■ **MATERIAL**:

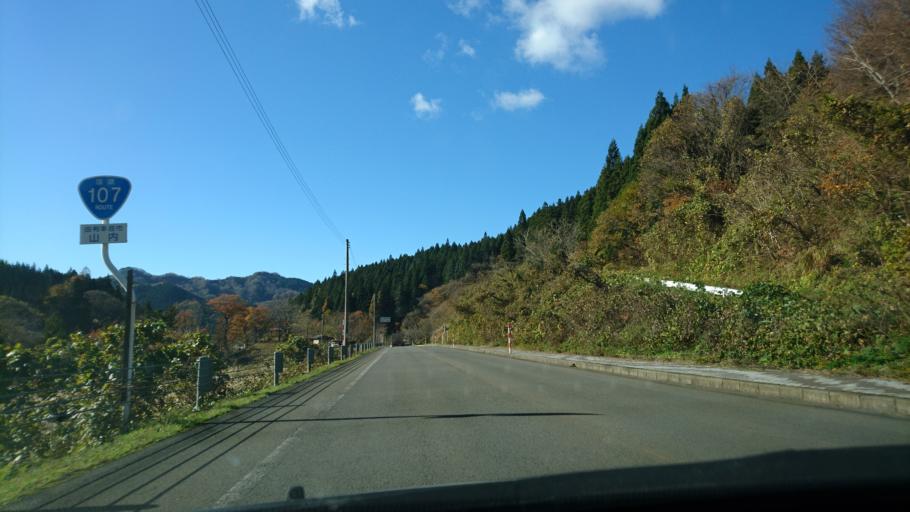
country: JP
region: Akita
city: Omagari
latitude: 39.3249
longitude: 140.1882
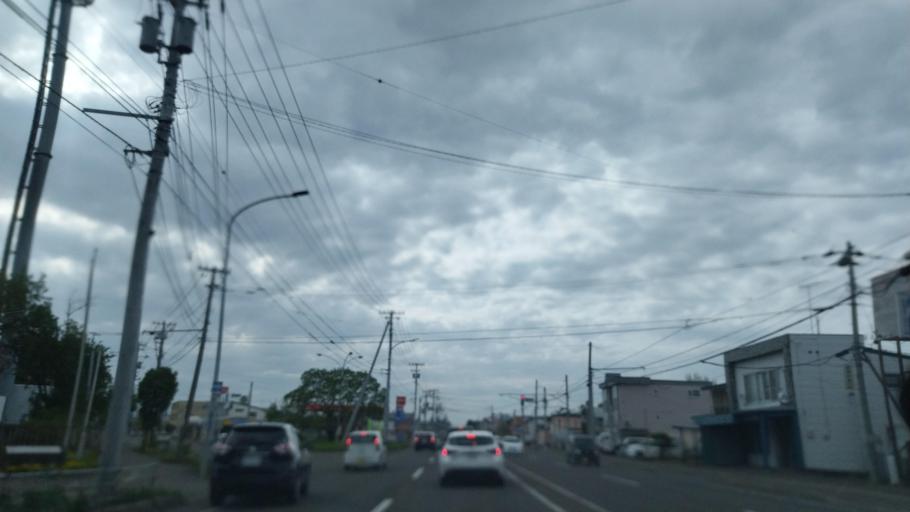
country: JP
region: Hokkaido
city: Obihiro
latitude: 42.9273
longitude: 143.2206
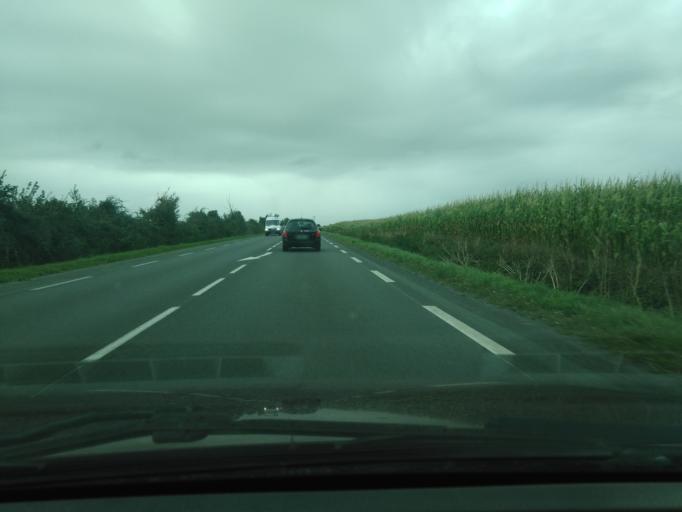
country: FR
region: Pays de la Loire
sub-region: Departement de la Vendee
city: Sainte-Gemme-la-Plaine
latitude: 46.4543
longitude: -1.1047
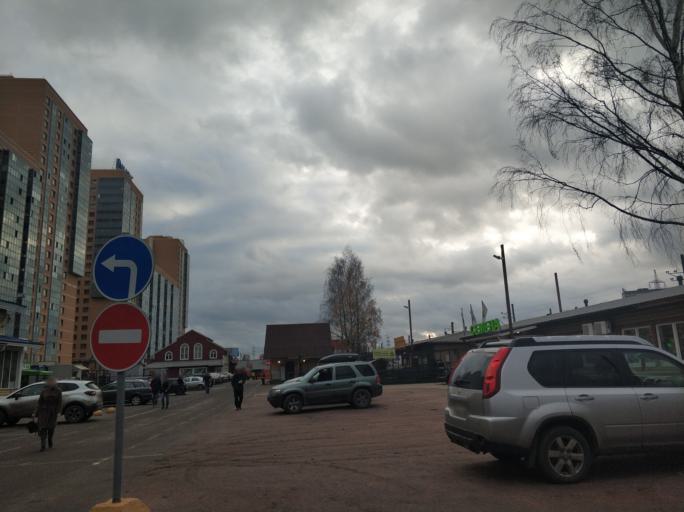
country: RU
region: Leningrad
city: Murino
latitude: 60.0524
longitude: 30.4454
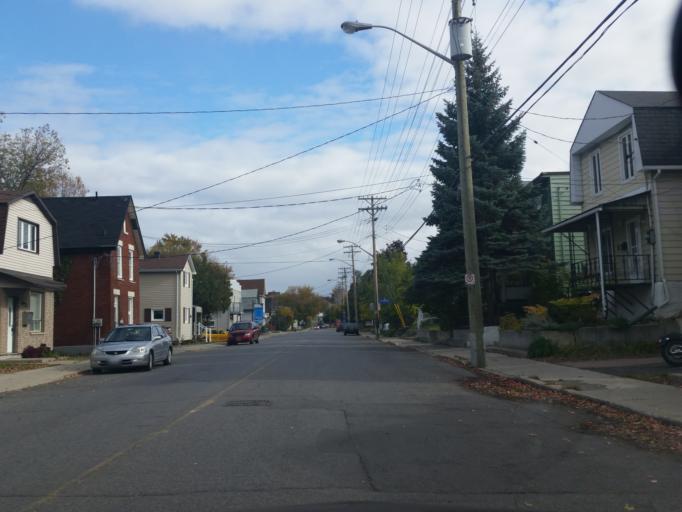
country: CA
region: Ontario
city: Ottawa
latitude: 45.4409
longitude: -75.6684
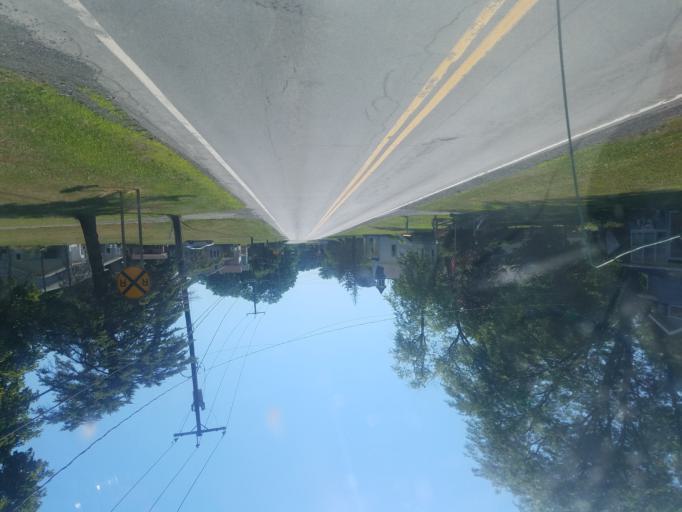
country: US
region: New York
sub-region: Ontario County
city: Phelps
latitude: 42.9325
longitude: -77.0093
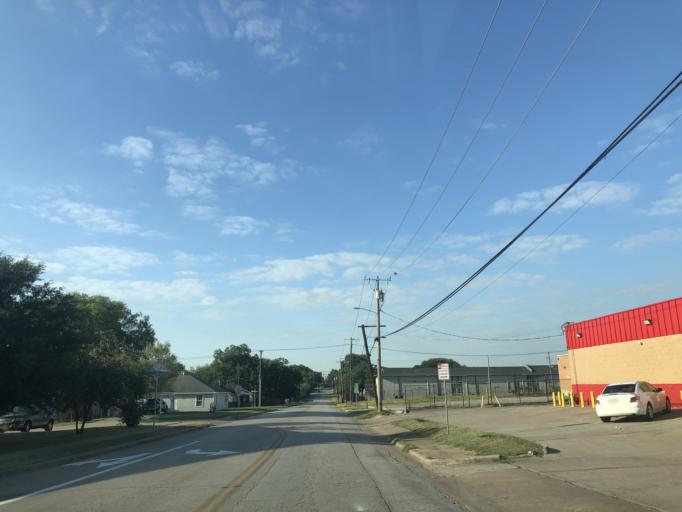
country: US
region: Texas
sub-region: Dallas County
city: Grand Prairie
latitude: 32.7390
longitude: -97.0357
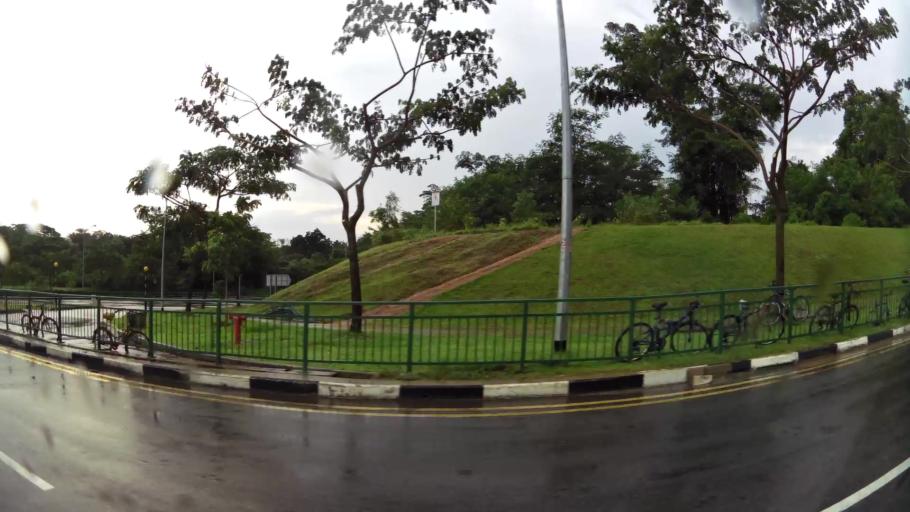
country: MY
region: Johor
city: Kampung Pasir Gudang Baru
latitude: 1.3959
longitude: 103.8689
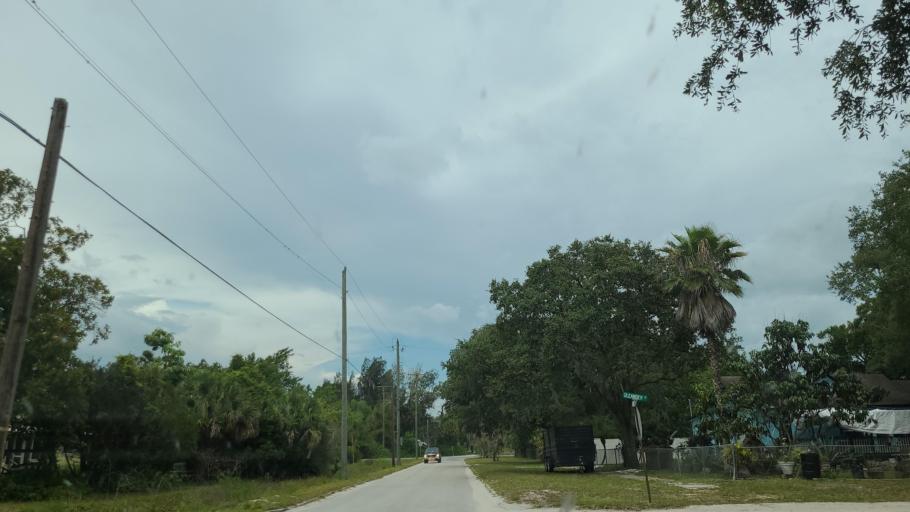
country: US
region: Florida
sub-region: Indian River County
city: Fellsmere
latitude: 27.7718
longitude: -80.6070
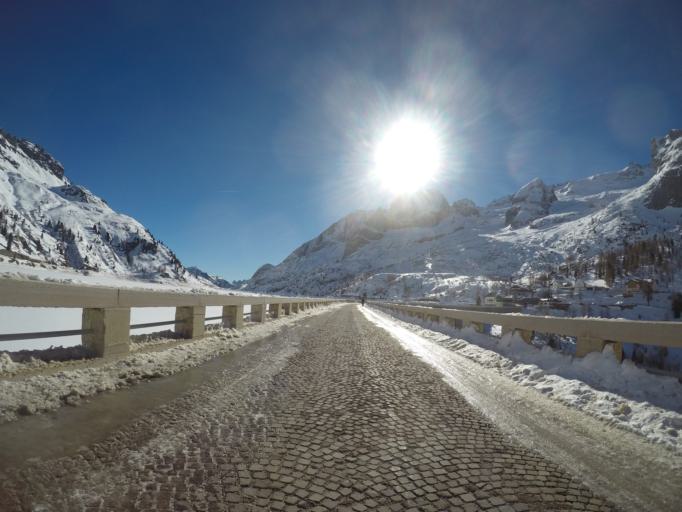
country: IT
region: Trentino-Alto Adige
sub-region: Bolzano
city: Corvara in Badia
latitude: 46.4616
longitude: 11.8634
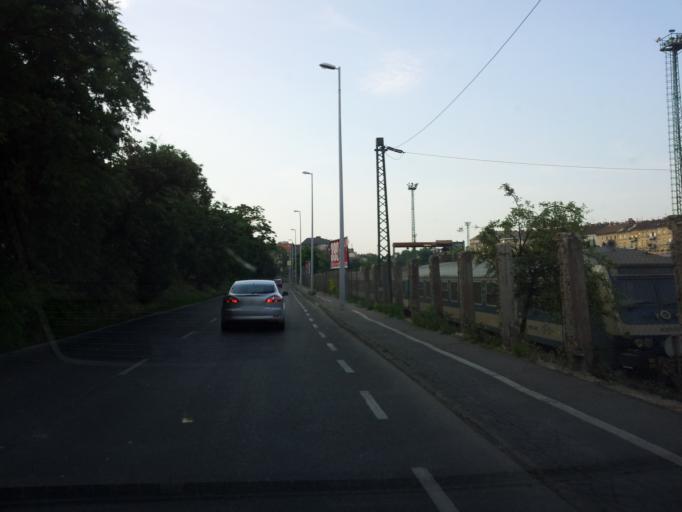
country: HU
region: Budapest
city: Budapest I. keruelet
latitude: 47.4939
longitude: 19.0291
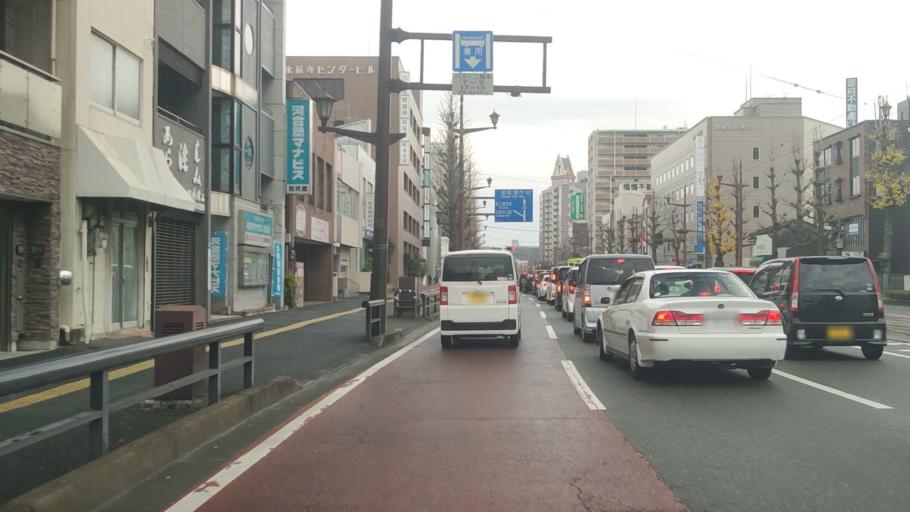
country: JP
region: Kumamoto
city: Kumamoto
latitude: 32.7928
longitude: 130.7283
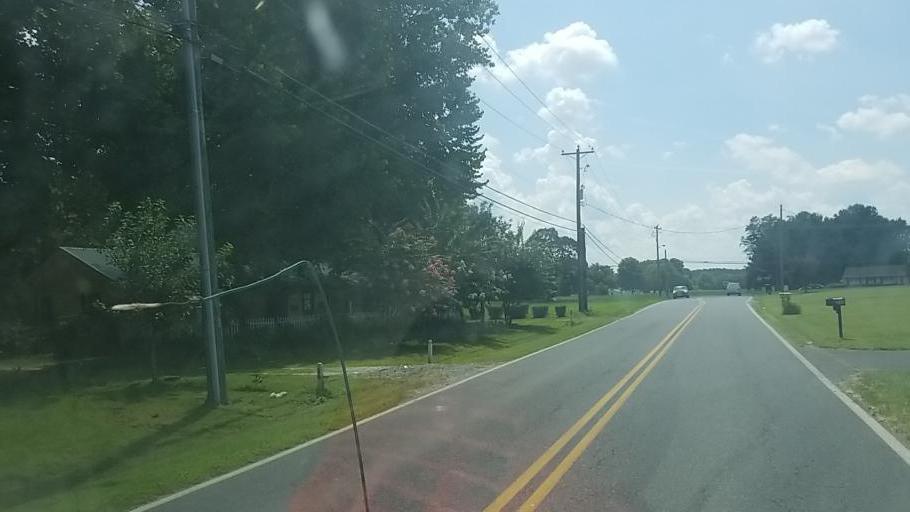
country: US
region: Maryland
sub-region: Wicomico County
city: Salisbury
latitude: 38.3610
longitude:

■ **WRITTEN EXERCISE**: Reproduce everything from the line containing "country: HU" down to the end of the data, leaving out the pictures.

■ **OUTPUT FOR THIS TASK**:
country: HU
region: Budapest
city: Budapest I. keruelet
latitude: 47.4939
longitude: 19.0291
country: JP
region: Kumamoto
city: Kumamoto
latitude: 32.7928
longitude: 130.7283
country: US
region: Maryland
sub-region: Wicomico County
city: Salisbury
latitude: 38.3610
longitude:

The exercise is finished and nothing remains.